(Data entries)
----------------------------------------
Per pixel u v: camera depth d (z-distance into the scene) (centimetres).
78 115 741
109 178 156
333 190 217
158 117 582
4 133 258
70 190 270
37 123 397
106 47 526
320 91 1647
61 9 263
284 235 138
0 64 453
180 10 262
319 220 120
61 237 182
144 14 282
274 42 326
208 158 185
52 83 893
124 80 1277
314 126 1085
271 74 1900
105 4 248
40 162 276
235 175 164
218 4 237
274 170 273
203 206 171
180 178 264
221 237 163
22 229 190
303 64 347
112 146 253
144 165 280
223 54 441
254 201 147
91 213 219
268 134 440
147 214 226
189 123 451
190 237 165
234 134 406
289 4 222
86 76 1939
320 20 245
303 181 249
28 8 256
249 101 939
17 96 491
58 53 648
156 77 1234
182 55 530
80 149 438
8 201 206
----------------------------------------
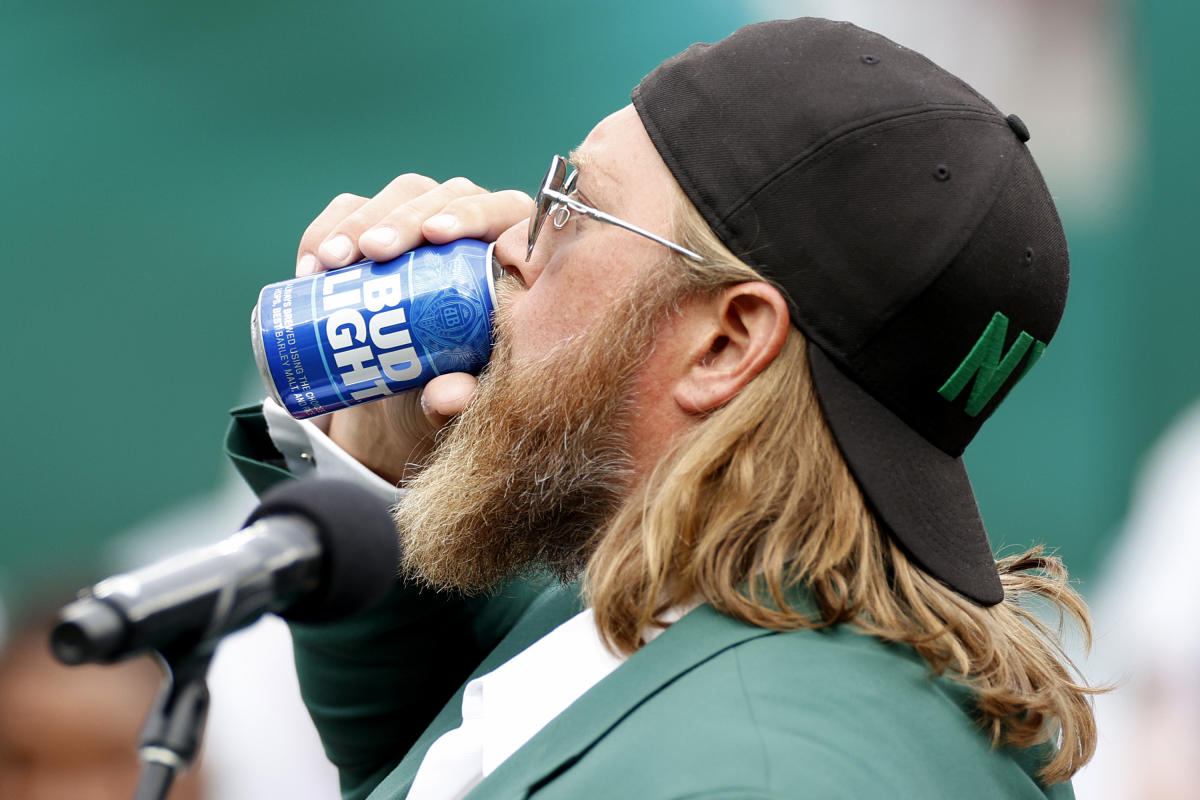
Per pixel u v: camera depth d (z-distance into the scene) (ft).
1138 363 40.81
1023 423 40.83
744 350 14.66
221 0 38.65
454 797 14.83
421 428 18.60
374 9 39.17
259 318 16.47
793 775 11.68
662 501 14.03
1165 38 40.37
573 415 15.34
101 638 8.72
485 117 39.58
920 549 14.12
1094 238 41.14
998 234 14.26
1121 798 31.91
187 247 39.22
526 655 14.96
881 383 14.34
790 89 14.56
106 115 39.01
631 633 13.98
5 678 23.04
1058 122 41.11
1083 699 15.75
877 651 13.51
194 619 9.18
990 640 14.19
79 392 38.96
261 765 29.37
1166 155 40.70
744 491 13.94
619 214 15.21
----------------------------------------
WHAT THE TASK REQUIRES: Going back over the entries above, copy word for word every line from the one that has "1165 38 40.37" on through the one that has "619 214 15.21".

TASK OUTPUT:
1165 38 40.37
573 415 15.34
101 638 8.72
485 117 39.58
920 549 14.12
1094 238 41.14
998 234 14.26
1121 798 31.91
187 247 39.22
526 655 14.96
881 383 14.34
790 89 14.56
106 115 39.01
631 633 13.98
5 678 23.04
1058 122 41.11
1083 699 15.75
877 651 13.51
194 619 9.18
990 640 14.19
79 392 38.96
261 765 29.37
1166 155 40.70
744 491 13.94
619 214 15.21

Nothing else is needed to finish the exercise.